Il 3 novembre 1918, l'Italia firma a Villa Giusti il trattato di pace con l'Austria e il giorno successivo le truppe italiane entrano in Istria. In concomitanza con la firma dell'armistizio e in base agli accordi previsti dal patto di Londra (siglato nel 1915 con i rappresentanti della Triplice Intesa), l'esercito italiano si insedia in Dalmazia e occupa Fiume. A Pola, Trieste e nei centri costieri dell'Istria, dove appare più radicata la presenza italiana, la popolazione saluta con grande entusiasmo l'arrivo dell'esercito italiano. La stessa cosa non accade nelle zone interne della penisola che, popolate in maggioranza da sloveni e croati, accolgono i militari con evidenti segni di ostilità, che contribuiscono ad amplificare attriti politici e nazionalistici già esistenti nell'area istriana. Un territorio retto da un governatorato militare, affidato al generale piemontese Carlo Pettiti di Roreto, la cui gestione si protrae fino all'agosto del 1919, quando al regime di occupazione militare subentra un governatorato civile. La Dalmazia, invece, sotto la guida dell'ammiraglio Enrico Millio, continua ad essere soggetta a una reggenza di carattere militare.

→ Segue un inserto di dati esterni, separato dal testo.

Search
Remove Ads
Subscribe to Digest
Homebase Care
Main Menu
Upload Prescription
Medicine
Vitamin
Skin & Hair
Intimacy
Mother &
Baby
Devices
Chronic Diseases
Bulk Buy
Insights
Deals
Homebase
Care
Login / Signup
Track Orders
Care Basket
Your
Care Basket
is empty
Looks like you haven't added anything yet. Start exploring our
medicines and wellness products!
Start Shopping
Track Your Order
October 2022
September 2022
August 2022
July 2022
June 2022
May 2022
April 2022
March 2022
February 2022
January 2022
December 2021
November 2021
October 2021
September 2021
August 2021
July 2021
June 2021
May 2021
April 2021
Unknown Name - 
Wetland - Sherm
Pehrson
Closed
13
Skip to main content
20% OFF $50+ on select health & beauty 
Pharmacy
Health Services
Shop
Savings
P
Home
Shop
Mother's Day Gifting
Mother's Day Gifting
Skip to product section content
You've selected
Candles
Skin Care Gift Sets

Nel 1920 con la firma del Trattato di Rapallo, entrato formalmente in vigore nell'inverno dell'anno successivo, Jugoslavia e Italia cercano di porre rimedio a una situazione che presenta dinamiche geografiche e politiche piuttosto complesse: insieme all'Istria e a Zara, sono annesse al Regno d'Italia anche le isole di Cherso, Lussino, Lagosta e Pelagosa in Dalmazia, dove l'Italia rinuncia ad ulteriori pretese territoriali. Il trattato di Rapallo prevede inoltre la possibilità per gli italiani della Dalmazia di optare per la cittadinanza italiana, fornendo quindi loro un' opportunità che garantisce una tutela superiore a quella accordata alle altre minoranze europee. Fiume è invece dichiarata città libera, status che la città del Quarnero mantiene fino al 27 gennaio 1924, quando gli accordi italo-jugoslavi di Roma, ne decretano il definitivo passaggio all'Italia. Tra il 1920 e il 1924 l'asse della frontiera orientale conosce dunque una nuova sistemazione: circa 400.000 sloveni e più di 100.000 croati entrano ufficialmente a far parte del Regno d'Italia, trasformando l'area giuliana e istriana in un territorio a popolamento misto, la cui situazione conosce un deciso mutamento durante gli anni della dittatura fascista, che attraverso una linea politica di italianizzazione spinta, intacca equilibri già fragili e modifica il quadro delle prospettive agendo a favore della componente italiana e a scapito di quella slava.